== GIVEN EXERCISE ==
Duplicate the lines between the one holding "common name: Dropwort" and the one holding "genus: Cypripedium", inclusive.
-- SUPPLIED RECORDS start --
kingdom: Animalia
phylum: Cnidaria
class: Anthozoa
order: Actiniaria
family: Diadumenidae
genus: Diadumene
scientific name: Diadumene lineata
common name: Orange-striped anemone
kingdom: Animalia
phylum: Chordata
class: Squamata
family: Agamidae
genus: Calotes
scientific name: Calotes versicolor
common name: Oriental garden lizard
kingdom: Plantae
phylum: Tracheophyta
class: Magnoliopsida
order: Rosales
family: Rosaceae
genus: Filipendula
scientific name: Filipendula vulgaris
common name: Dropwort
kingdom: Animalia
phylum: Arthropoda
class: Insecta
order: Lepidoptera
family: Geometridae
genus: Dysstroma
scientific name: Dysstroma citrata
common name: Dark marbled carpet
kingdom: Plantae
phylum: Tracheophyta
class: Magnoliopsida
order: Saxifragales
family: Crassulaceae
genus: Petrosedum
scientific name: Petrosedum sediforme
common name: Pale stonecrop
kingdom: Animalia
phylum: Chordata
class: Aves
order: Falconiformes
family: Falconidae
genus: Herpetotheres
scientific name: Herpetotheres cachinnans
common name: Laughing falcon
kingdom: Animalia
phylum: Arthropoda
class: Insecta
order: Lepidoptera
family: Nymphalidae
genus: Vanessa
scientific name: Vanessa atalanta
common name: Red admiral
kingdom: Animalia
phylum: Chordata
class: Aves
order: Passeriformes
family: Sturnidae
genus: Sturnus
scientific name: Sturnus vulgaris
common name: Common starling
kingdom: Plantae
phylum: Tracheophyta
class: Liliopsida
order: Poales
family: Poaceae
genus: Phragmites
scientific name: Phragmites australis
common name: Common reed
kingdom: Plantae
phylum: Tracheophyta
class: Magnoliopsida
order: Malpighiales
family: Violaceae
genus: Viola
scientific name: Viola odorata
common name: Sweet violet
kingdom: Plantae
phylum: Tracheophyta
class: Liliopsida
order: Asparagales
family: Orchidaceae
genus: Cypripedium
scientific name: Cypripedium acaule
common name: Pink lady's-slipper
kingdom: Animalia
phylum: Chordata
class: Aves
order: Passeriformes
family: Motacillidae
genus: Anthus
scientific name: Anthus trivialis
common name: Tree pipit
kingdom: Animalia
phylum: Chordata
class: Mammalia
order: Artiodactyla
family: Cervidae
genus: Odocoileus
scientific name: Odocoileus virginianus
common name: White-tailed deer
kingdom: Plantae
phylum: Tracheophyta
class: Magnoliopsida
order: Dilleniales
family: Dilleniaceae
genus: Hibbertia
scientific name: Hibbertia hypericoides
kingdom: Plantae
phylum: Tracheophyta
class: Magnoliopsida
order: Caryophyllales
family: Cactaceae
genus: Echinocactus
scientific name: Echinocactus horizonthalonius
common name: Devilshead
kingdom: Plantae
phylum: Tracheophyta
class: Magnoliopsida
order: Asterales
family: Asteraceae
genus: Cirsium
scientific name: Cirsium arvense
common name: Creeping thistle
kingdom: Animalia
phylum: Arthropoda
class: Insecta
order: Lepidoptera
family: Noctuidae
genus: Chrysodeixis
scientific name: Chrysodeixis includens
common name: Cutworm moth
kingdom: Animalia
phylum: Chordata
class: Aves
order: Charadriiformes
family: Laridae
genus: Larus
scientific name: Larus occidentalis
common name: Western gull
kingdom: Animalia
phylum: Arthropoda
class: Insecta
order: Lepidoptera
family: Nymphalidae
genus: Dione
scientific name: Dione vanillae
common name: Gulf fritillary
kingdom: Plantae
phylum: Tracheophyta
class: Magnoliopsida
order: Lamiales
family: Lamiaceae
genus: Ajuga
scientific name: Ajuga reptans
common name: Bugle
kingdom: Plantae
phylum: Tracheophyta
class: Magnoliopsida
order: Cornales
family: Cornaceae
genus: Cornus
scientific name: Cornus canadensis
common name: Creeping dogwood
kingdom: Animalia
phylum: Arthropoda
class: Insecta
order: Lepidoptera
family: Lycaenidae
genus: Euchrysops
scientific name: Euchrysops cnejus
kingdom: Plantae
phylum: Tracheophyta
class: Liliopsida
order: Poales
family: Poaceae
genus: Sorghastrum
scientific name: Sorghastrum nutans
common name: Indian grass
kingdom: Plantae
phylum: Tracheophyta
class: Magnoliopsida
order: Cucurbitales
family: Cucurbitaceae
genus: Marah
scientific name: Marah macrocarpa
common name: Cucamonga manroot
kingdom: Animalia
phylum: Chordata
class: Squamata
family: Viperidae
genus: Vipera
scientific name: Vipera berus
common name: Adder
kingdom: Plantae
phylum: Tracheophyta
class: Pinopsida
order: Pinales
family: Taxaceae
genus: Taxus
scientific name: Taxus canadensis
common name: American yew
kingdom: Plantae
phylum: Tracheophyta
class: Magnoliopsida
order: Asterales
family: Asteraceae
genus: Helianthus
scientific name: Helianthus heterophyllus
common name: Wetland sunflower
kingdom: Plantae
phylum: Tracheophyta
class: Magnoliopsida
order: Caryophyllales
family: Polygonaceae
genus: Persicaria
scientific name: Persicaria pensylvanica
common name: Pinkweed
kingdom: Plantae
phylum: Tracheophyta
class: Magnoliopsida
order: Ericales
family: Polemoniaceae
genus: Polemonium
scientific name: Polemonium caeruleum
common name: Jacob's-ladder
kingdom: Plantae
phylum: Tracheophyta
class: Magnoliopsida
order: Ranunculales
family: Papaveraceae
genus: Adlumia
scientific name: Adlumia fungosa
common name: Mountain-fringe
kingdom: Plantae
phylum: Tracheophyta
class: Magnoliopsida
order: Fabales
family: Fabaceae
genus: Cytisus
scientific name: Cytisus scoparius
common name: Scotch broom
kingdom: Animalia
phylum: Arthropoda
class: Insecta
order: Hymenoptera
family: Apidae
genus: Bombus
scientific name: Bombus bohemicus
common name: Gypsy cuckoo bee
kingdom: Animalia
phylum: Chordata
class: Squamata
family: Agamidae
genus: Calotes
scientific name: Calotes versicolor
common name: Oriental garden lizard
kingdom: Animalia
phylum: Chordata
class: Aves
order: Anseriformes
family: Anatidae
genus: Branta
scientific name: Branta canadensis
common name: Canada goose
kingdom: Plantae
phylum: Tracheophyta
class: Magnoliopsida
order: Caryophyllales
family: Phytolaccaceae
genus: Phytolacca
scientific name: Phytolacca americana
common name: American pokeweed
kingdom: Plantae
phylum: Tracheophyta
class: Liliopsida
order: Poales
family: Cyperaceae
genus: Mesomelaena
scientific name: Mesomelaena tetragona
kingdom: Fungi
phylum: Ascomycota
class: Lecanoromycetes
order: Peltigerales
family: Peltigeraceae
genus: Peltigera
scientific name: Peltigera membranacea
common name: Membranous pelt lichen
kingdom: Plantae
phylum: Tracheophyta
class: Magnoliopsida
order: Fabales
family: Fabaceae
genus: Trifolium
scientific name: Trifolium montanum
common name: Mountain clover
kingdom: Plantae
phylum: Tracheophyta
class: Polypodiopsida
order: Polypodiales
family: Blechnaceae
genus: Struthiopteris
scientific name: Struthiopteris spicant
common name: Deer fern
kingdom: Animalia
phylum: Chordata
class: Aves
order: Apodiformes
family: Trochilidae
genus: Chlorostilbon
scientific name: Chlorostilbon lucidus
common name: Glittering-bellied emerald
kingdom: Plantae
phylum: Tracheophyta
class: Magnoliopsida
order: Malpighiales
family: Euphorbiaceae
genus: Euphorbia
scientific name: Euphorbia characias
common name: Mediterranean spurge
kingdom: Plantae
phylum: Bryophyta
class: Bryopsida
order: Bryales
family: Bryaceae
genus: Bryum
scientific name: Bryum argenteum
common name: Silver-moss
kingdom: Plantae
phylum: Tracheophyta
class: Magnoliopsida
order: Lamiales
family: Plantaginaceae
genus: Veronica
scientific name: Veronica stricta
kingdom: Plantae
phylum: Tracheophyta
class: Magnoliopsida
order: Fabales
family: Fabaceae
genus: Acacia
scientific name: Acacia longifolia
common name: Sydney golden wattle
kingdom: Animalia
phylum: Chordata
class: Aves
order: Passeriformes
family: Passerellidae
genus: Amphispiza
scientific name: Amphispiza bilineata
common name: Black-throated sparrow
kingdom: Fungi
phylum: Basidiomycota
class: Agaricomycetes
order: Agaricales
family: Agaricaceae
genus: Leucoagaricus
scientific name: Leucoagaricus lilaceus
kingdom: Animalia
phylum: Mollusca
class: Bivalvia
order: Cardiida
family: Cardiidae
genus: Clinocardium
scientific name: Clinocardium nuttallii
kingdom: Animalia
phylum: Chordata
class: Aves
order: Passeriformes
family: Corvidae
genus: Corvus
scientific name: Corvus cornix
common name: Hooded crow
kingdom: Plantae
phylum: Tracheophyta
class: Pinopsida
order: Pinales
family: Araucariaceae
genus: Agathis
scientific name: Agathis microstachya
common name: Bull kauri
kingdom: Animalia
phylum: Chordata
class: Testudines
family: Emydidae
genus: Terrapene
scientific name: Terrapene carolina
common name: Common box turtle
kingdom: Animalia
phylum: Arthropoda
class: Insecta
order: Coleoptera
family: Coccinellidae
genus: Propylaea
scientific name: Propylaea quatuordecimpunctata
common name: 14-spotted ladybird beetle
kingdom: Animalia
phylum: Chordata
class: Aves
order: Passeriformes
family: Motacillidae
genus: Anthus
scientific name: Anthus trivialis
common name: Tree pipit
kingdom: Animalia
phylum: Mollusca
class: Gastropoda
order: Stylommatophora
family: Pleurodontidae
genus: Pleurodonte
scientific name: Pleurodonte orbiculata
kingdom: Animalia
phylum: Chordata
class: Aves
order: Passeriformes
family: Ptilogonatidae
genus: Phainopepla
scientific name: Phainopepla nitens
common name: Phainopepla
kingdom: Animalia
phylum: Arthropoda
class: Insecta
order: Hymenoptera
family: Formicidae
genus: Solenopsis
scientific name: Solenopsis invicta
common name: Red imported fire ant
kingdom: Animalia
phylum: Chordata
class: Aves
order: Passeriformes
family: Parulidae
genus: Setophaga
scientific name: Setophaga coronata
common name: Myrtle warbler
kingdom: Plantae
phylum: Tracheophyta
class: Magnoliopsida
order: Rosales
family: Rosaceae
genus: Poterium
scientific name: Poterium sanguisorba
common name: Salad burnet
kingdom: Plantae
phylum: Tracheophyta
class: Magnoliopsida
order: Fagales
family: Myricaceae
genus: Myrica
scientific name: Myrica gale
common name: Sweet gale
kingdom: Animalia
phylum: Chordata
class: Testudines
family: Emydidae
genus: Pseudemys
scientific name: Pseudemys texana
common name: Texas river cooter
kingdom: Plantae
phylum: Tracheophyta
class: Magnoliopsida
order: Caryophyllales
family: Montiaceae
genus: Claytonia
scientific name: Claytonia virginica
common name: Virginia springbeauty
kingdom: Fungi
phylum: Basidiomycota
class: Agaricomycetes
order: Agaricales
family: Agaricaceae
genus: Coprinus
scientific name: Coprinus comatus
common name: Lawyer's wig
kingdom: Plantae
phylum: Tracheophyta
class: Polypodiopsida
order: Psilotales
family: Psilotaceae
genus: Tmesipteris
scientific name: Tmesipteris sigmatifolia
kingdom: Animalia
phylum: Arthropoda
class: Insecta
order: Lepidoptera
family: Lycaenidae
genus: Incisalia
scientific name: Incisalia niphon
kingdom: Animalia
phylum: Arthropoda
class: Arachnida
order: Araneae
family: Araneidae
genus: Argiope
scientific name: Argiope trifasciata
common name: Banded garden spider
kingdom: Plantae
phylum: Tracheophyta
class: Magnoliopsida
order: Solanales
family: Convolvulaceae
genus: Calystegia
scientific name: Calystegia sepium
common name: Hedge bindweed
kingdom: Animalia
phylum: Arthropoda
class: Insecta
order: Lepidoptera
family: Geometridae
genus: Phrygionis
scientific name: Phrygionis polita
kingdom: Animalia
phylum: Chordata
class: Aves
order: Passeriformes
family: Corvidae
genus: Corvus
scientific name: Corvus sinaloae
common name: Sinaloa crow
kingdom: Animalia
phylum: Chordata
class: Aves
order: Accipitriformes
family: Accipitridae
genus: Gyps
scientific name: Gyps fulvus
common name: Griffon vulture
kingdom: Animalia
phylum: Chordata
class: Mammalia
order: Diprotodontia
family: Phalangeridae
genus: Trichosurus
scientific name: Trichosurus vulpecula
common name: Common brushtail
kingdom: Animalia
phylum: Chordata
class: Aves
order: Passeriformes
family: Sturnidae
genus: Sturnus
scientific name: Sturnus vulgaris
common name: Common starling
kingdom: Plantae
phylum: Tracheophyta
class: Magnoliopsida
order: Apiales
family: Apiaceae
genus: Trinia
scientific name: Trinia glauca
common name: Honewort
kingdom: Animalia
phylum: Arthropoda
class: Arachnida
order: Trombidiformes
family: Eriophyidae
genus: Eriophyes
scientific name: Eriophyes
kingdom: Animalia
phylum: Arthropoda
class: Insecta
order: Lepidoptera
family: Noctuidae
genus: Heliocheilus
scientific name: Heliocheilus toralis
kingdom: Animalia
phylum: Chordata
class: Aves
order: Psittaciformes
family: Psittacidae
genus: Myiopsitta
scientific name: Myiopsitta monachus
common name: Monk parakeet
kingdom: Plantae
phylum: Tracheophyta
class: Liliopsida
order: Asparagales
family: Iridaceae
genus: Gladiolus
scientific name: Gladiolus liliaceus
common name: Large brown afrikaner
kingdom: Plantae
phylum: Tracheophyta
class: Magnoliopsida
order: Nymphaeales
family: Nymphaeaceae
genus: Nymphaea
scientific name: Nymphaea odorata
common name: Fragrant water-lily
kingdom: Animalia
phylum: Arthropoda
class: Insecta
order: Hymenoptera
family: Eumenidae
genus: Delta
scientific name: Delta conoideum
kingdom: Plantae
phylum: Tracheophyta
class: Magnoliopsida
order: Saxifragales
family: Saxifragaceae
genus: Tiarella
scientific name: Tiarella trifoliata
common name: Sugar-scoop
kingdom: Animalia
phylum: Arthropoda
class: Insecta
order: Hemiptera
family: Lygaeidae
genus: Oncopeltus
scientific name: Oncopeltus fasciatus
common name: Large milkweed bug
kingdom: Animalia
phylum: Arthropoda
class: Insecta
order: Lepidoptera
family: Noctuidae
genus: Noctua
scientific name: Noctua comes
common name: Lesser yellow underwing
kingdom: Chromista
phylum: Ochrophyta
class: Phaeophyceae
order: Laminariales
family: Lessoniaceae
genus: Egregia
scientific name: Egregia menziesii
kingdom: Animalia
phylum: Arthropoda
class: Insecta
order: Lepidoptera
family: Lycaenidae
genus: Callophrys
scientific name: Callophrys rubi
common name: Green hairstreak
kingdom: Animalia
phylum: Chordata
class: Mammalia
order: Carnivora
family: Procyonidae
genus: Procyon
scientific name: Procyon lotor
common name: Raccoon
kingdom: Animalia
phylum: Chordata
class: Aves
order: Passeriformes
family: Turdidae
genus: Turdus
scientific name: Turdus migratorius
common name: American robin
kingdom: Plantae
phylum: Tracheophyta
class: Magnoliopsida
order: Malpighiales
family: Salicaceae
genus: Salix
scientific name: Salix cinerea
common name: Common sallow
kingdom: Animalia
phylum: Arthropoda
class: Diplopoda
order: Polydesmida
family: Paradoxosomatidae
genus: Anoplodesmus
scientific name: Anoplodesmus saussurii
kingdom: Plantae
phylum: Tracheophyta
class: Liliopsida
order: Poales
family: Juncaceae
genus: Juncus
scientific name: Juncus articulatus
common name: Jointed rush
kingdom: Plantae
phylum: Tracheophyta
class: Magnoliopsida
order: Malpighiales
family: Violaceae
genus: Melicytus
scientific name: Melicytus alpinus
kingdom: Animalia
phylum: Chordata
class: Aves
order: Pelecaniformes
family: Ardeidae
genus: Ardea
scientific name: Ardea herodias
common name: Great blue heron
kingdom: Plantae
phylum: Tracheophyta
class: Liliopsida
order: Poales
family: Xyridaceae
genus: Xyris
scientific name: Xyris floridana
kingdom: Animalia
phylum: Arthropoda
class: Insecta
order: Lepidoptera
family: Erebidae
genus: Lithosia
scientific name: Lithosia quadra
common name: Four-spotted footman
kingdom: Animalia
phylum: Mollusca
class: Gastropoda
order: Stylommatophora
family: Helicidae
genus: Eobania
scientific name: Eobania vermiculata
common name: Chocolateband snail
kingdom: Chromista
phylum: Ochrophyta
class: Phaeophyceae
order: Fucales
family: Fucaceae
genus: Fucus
-- SUPPLIED RECORDS end --
== ANSWER FOR THIS EXERCISE ==
common name: Dropwort
kingdom: Animalia
phylum: Arthropoda
class: Insecta
order: Lepidoptera
family: Geometridae
genus: Dysstroma
scientific name: Dysstroma citrata
common name: Dark marbled carpet
kingdom: Plantae
phylum: Tracheophyta
class: Magnoliopsida
order: Saxifragales
family: Crassulaceae
genus: Petrosedum
scientific name: Petrosedum sediforme
common name: Pale stonecrop
kingdom: Animalia
phylum: Chordata
class: Aves
order: Falconiformes
family: Falconidae
genus: Herpetotheres
scientific name: Herpetotheres cachinnans
common name: Laughing falcon
kingdom: Animalia
phylum: Arthropoda
class: Insecta
order: Lepidoptera
family: Nymphalidae
genus: Vanessa
scientific name: Vanessa atalanta
common name: Red admiral
kingdom: Animalia
phylum: Chordata
class: Aves
order: Passeriformes
family: Sturnidae
genus: Sturnus
scientific name: Sturnus vulgaris
common name: Common starling
kingdom: Plantae
phylum: Tracheophyta
class: Liliopsida
order: Poales
family: Poaceae
genus: Phragmites
scientific name: Phragmites australis
common name: Common reed
kingdom: Plantae
phylum: Tracheophyta
class: Magnoliopsida
order: Malpighiales
family: Violaceae
genus: Viola
scientific name: Viola odorata
common name: Sweet violet
kingdom: Plantae
phylum: Tracheophyta
class: Liliopsida
order: Asparagales
family: Orchidaceae
genus: Cypripedium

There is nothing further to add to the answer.